▶ TO DO:
In the records below, count each line where the word "other" appears, and reply with that number only.

Content starts

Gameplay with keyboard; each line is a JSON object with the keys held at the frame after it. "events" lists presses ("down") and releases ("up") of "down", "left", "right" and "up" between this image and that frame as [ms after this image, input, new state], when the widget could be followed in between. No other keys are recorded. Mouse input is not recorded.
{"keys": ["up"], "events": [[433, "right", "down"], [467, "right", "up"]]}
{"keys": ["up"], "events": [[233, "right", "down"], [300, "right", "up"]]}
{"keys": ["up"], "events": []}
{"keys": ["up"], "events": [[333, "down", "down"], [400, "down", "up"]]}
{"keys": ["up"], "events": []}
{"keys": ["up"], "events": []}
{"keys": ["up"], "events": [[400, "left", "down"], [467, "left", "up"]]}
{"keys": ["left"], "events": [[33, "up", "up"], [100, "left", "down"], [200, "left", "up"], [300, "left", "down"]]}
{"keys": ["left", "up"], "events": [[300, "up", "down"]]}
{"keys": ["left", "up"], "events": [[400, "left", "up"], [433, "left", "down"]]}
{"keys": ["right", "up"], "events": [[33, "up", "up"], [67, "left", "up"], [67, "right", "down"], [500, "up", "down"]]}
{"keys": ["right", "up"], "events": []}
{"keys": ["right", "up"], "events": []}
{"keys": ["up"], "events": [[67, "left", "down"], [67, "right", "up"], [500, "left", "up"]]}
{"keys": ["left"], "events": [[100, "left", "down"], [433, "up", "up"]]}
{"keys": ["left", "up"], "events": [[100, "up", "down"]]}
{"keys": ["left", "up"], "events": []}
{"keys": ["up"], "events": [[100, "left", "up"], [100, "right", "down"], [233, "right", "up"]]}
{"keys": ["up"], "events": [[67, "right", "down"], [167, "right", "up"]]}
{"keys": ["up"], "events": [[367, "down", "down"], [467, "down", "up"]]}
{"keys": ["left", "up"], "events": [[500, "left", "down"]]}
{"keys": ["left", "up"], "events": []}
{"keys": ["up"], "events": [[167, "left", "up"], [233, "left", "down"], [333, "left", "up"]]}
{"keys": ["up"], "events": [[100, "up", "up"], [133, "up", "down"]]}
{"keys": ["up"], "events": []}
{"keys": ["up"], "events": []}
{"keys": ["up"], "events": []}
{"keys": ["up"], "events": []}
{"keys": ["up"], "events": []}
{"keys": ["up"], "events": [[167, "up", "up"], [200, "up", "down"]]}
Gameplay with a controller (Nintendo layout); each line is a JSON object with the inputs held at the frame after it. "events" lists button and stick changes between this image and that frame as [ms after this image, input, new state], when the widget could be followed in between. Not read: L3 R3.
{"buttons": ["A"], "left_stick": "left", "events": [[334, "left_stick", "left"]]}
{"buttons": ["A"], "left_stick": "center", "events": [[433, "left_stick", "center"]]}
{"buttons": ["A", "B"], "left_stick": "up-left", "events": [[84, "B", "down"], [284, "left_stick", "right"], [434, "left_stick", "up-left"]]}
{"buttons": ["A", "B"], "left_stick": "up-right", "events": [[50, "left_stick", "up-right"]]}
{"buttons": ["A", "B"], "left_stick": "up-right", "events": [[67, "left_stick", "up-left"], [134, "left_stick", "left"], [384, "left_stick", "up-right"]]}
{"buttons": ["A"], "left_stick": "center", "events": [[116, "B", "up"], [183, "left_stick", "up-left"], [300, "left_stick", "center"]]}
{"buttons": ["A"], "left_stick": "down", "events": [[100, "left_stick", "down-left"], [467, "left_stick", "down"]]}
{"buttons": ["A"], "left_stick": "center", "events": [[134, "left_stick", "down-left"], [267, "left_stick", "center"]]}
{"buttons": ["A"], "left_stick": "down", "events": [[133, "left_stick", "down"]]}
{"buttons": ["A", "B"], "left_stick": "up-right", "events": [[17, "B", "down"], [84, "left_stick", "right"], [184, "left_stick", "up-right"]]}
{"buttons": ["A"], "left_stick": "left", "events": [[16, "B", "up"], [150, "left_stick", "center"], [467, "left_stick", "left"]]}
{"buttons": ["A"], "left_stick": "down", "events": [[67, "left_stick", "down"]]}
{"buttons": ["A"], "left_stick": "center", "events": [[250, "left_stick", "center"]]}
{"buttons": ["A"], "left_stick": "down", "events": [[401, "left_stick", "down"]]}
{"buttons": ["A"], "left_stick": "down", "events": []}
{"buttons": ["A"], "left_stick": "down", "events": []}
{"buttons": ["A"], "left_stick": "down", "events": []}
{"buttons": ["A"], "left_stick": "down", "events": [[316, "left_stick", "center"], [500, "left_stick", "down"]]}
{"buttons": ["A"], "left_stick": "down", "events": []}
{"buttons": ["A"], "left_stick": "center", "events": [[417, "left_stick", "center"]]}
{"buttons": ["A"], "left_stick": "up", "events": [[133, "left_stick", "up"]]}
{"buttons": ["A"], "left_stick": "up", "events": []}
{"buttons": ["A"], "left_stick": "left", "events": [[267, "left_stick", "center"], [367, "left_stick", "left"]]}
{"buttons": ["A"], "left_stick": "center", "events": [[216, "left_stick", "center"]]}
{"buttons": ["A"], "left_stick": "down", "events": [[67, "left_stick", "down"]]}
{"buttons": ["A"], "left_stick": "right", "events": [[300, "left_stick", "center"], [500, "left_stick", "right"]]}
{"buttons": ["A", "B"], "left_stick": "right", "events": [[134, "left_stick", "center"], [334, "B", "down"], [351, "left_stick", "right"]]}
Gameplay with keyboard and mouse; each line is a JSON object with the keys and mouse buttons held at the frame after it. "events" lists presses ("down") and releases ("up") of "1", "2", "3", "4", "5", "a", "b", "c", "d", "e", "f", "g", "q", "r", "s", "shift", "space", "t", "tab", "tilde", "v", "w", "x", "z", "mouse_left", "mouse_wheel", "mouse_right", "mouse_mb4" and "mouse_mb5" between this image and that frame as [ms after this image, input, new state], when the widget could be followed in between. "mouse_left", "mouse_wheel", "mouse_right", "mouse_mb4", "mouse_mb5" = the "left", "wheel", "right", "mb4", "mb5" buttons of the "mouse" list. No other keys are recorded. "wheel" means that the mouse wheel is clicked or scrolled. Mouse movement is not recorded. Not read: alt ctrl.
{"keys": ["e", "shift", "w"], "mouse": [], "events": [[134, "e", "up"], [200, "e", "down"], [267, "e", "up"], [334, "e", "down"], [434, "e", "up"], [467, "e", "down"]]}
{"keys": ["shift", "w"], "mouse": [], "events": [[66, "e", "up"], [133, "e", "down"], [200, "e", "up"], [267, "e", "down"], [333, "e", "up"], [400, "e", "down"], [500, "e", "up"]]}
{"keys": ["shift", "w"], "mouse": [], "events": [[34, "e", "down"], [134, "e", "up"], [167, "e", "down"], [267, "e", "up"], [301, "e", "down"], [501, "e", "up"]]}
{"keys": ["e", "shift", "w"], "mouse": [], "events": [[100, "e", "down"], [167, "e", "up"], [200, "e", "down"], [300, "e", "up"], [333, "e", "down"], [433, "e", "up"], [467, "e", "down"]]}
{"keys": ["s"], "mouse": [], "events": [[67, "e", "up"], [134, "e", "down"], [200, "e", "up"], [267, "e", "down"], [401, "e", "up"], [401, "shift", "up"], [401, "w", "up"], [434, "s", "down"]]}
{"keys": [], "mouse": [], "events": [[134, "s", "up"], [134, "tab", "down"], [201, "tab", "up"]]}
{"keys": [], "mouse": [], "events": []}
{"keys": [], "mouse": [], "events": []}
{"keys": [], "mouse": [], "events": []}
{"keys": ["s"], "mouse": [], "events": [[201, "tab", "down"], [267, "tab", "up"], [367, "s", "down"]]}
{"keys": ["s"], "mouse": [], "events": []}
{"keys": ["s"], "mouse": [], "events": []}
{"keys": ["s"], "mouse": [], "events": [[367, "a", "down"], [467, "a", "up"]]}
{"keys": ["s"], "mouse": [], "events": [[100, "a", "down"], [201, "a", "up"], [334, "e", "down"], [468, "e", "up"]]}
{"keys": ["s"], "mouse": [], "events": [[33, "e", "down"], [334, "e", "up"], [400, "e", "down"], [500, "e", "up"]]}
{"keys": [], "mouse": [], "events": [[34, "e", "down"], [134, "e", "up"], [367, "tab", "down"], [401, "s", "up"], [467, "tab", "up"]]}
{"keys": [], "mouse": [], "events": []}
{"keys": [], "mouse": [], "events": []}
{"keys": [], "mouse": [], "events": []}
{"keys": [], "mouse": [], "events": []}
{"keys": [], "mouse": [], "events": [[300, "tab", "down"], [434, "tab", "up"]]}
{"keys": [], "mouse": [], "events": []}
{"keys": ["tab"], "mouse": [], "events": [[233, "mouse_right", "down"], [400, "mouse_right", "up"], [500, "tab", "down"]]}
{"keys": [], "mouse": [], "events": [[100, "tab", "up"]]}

Content ends

▶ COMPLETED EXERCISE:
2